-- MATERIAL FOR THE TASK --
※ ※ ※

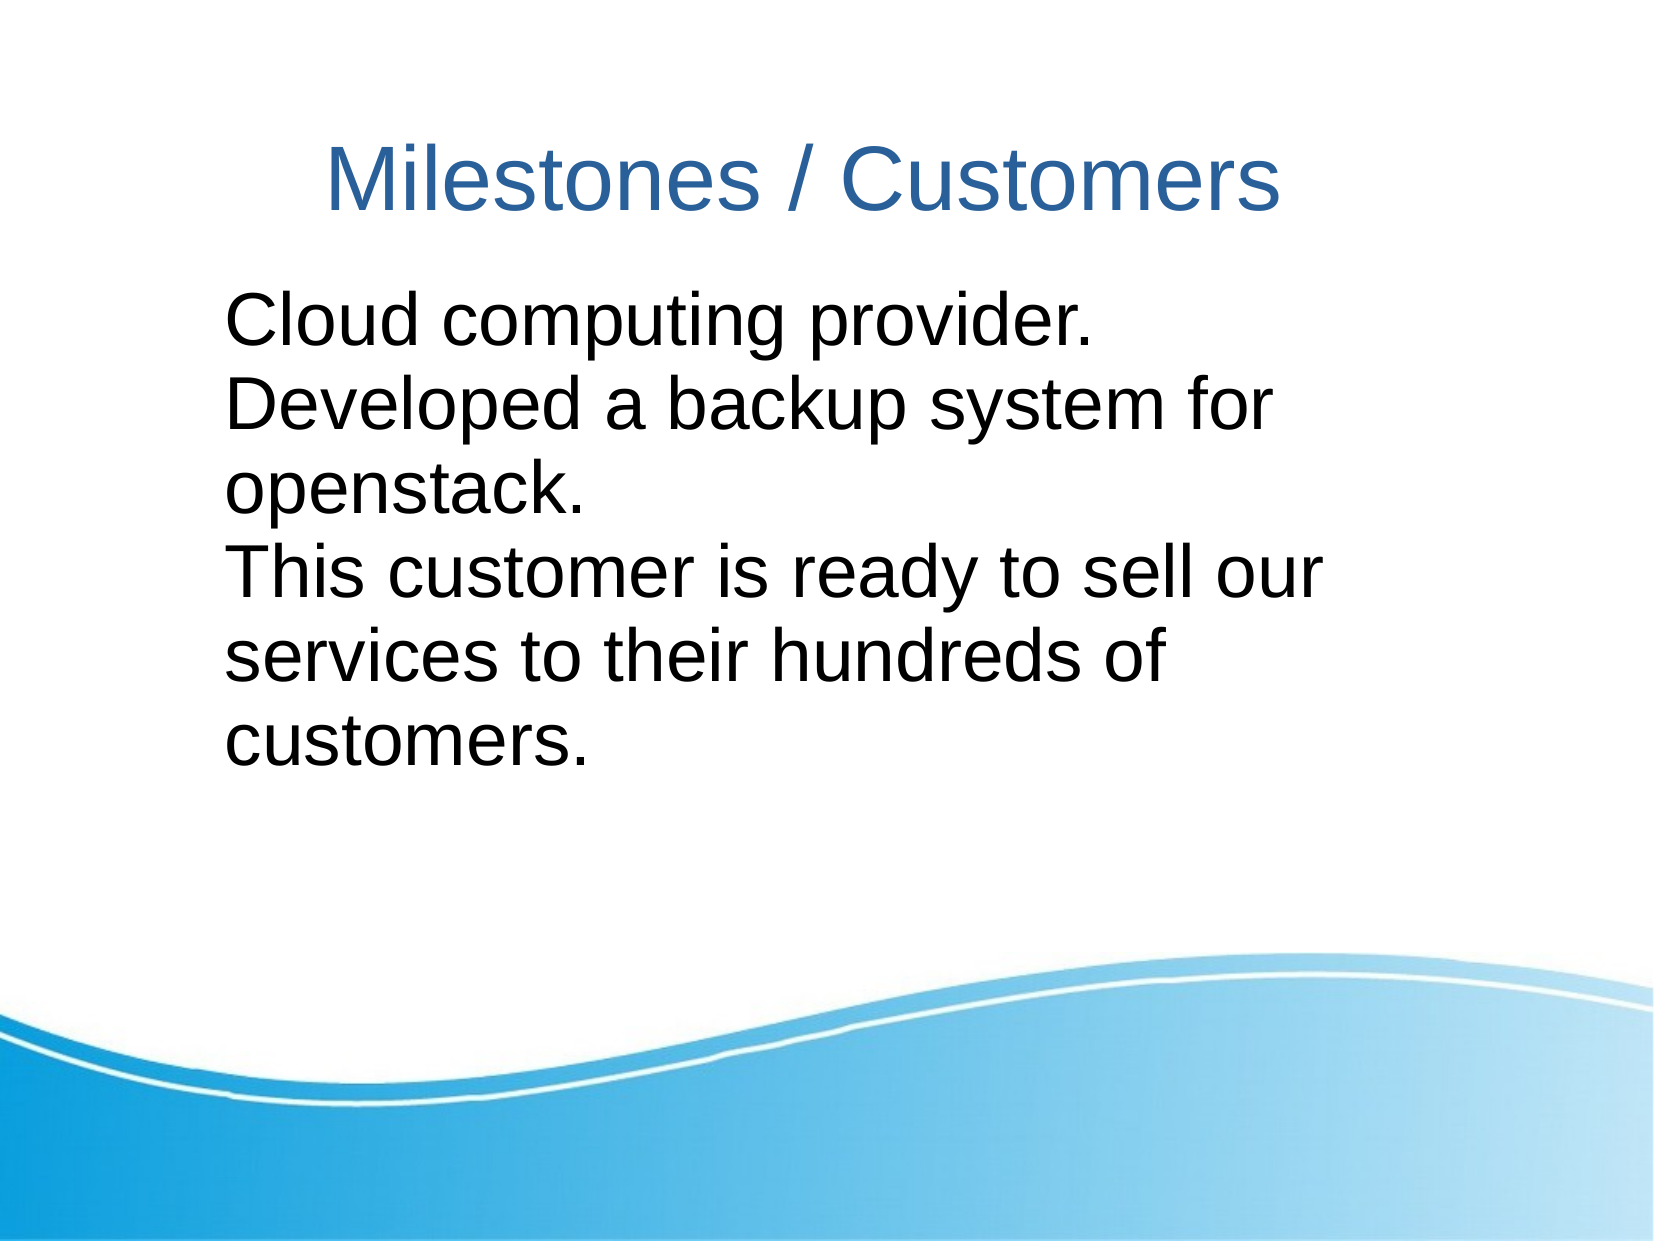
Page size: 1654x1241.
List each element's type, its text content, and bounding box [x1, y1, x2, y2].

picture [0, 952, 1654, 1241]
text_box Cloud computing provider. Developed a backup system for openstack. This customer is ready to sell our services to their hundreds of customers. [210, 270, 1366, 956]
title Milestones / Customers [60, 75, 1549, 283]
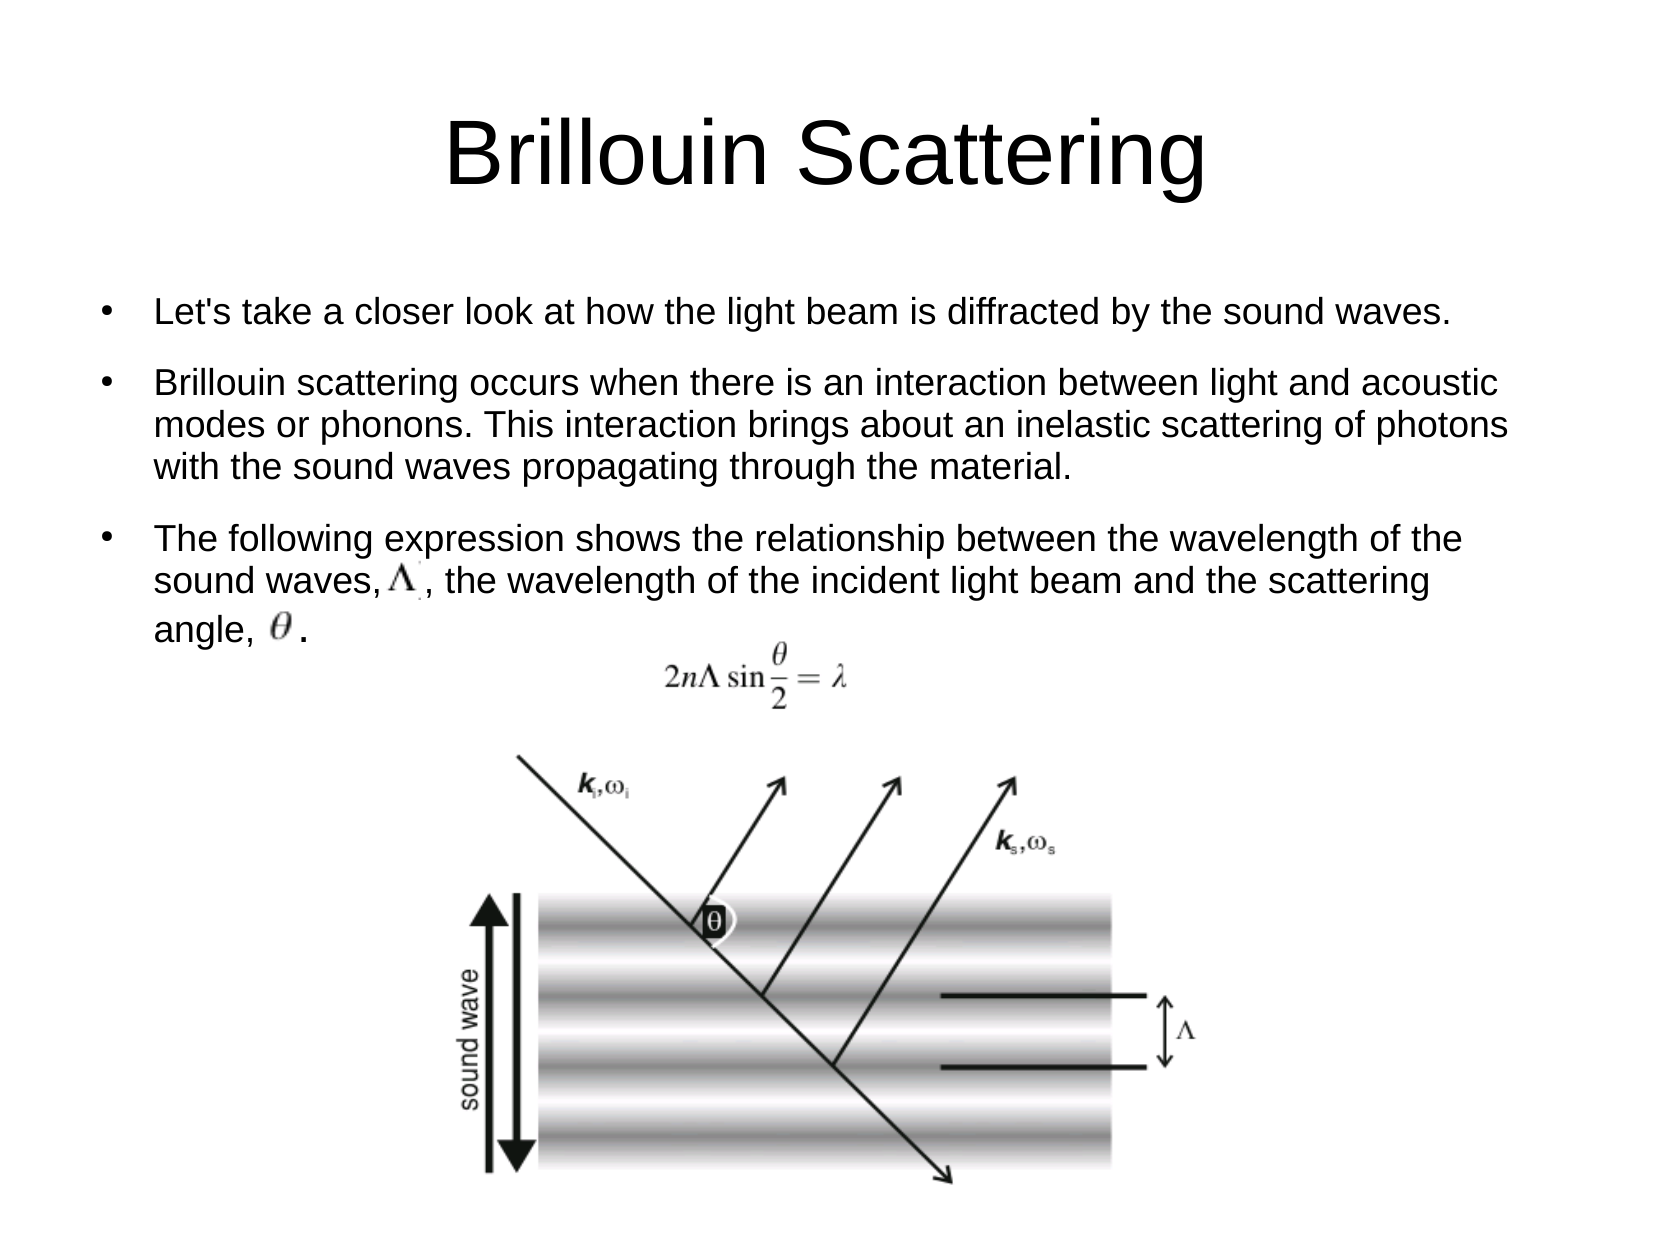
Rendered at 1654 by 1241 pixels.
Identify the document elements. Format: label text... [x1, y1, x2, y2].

title Brillouin Scattering [82, 49, 1571, 257]
picture [255, 599, 301, 646]
picture [379, 556, 421, 601]
list Let's take a closer look at how the light beam is diffracted by the sound waves. Brillouin scattering occurs when there is an interaction between light and acoustic modes or phonons. This interaction brings about an inelastic scattering of photons with the sound waves propagating through the material. The following expression shows the relationship between the wavelength of the sound waves, , the wavelength of the incident light beam and the scattering angle, . [82, 290, 1538, 1010]
picture [435, 634, 1216, 1231]
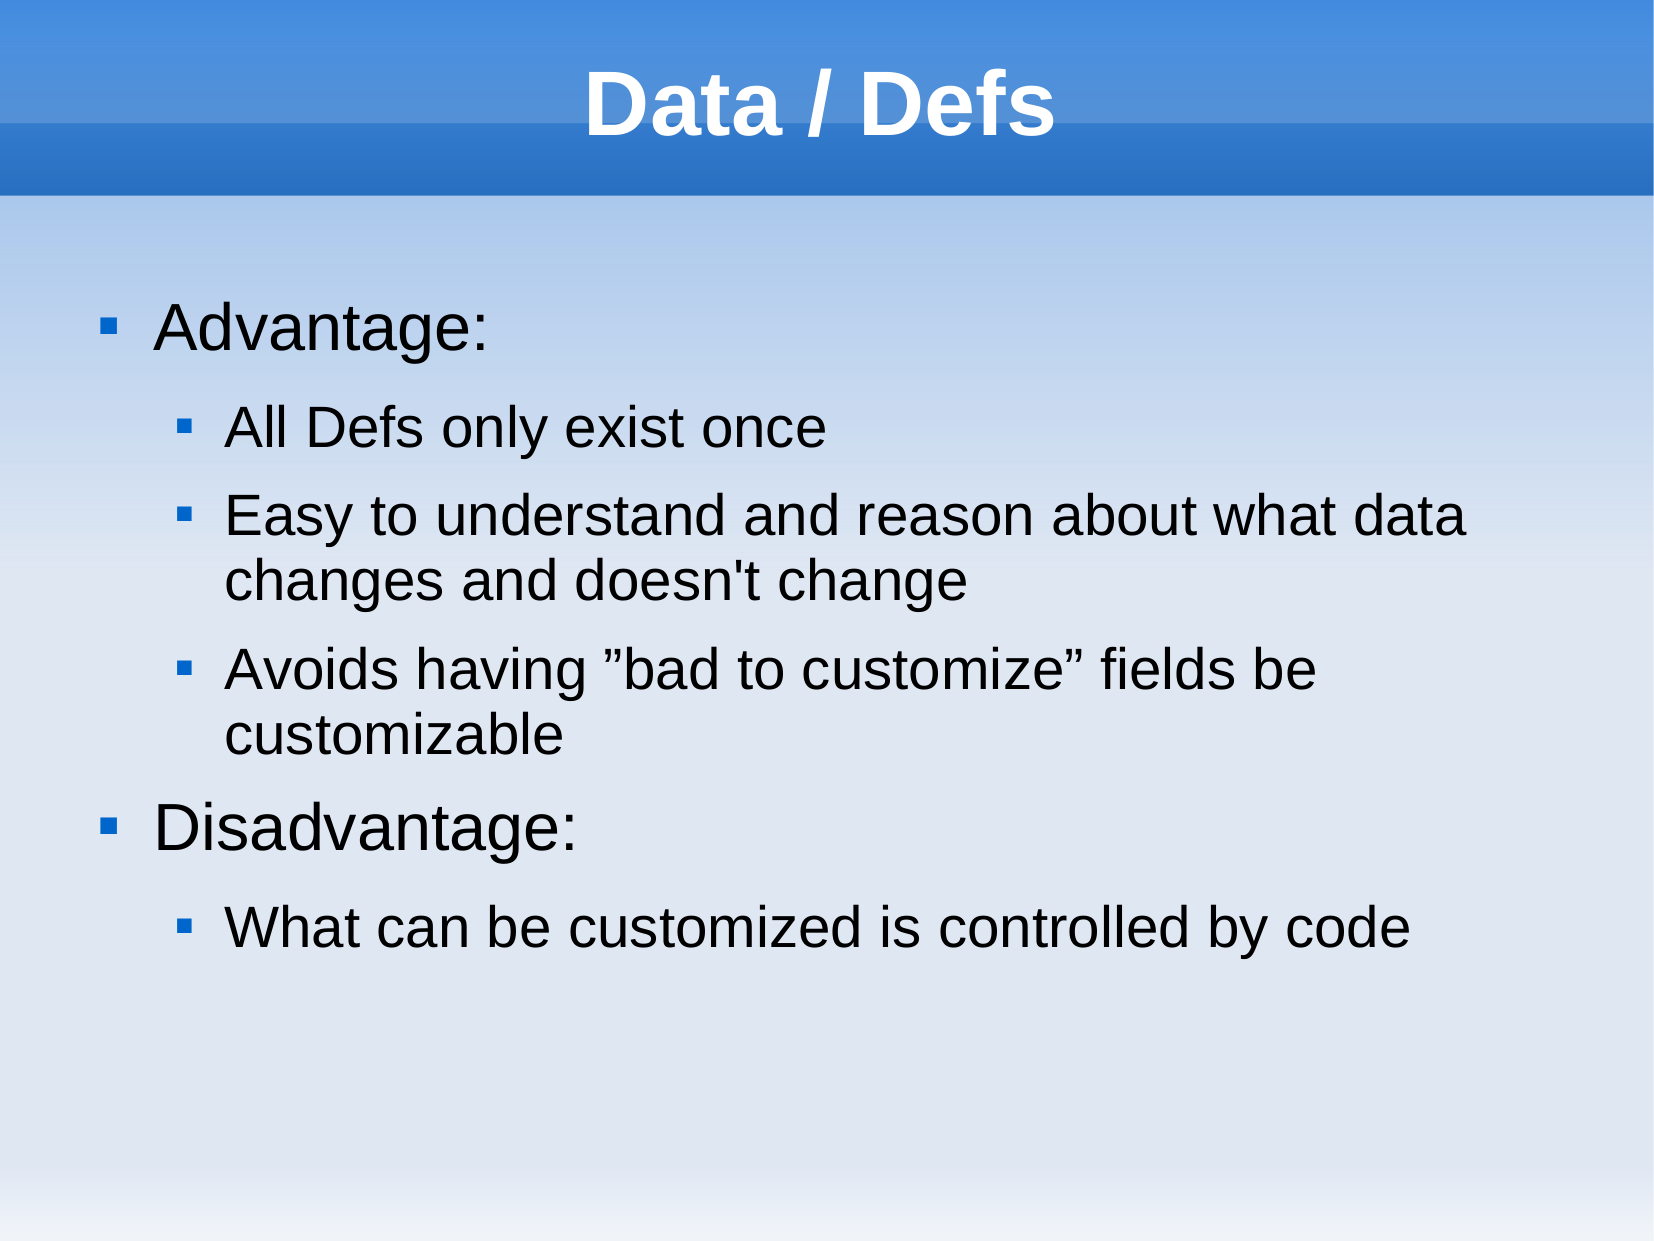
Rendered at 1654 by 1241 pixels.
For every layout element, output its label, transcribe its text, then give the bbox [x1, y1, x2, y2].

list Advantage: All Defs only exist once Easy to understand and reason about what data changes and doesn't change Avoids having ”bad to customize” fields be customizable Disadvantage: What can be customized is controlled by code [82, 290, 1571, 1109]
title Data / Defs [76, 0, 1565, 208]
picture [0, 0, 1654, 1241]
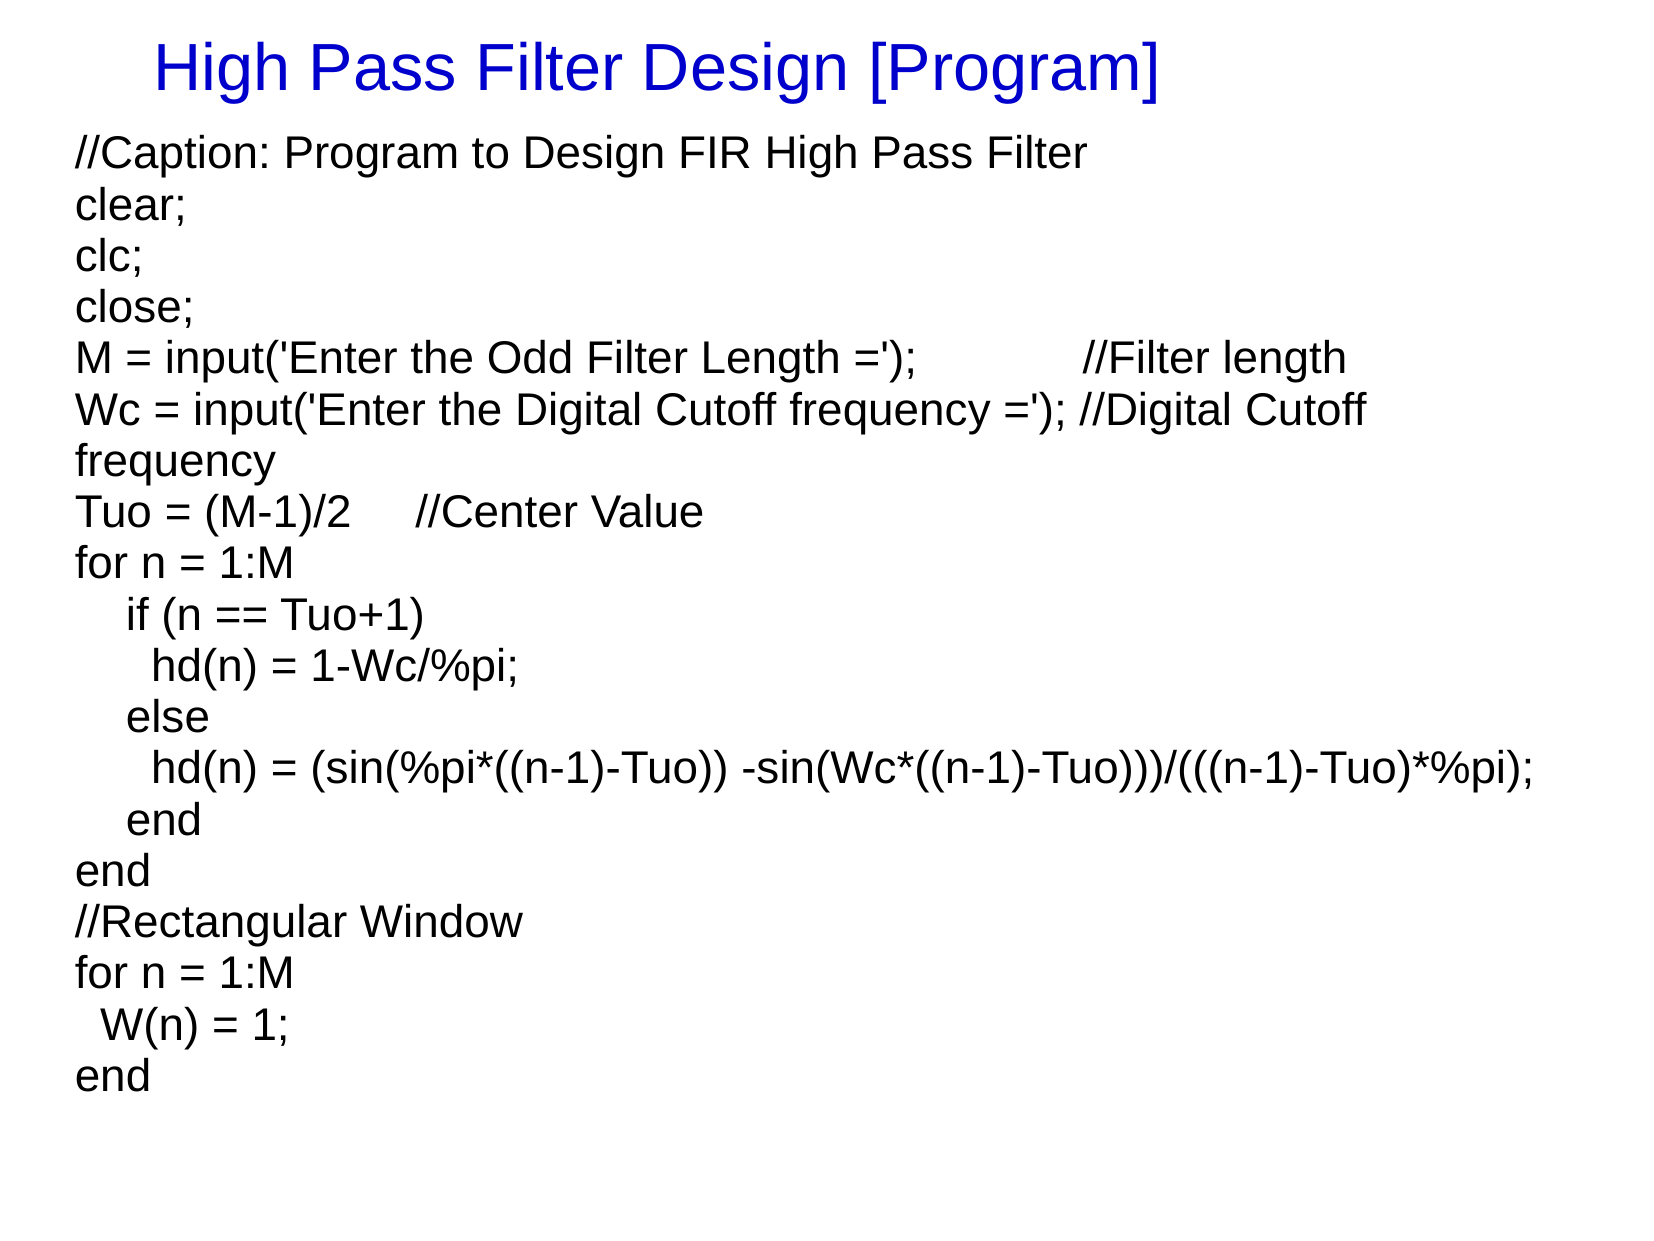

※ ※ ※

-- DO THIS --
Rewrite all of the entries above with "bounding box" replaced by "enclosing rectangle" and everything else unchanged. Leave the pictures out.

-- EXERCISE SOLUTION --
Page size: 1654x1241.
List each element's type, its text content, and enclosing rectangle [x1, y1, x2, y2].

picture [0, 952, 1654, 1241]
text_box Cloud computing provider. Developed a backup system for openstack. This customer is ready to sell our services to their hundreds of customers. [210, 270, 1366, 956]
title Milestones / Customers [60, 75, 1549, 283]
Rendered at 1654 by 1241 pixels.
Identify the document elements. Format: label text... [x1, y1, x2, y2].

title Brillouin Scattering [82, 49, 1571, 257]
picture [255, 599, 301, 646]
picture [379, 556, 421, 601]
list Let's take a closer look at how the light beam is diffracted by the sound waves. Brillouin scattering occurs when there is an interaction between light and acoustic modes or phonons. This interaction brings about an inelastic scattering of photons with the sound waves propagating through the material. The following expression shows the relationship between the wavelength of the sound waves, , the wavelength of the incident light beam and the scattering angle, . [82, 290, 1538, 1010]
picture [435, 634, 1216, 1231]
Rendered at 1654 by 1241 pixels.
For every layout element, output its label, transcribe its text, then give the bbox [x1, y1, x2, y2].

list Advantage: All Defs only exist once Easy to understand and reason about what data changes and doesn't change Avoids having ”bad to customize” fields be customizable Disadvantage: What can be customized is controlled by code [82, 290, 1571, 1109]
title Data / Defs [76, 0, 1565, 208]
picture [0, 0, 1654, 1241]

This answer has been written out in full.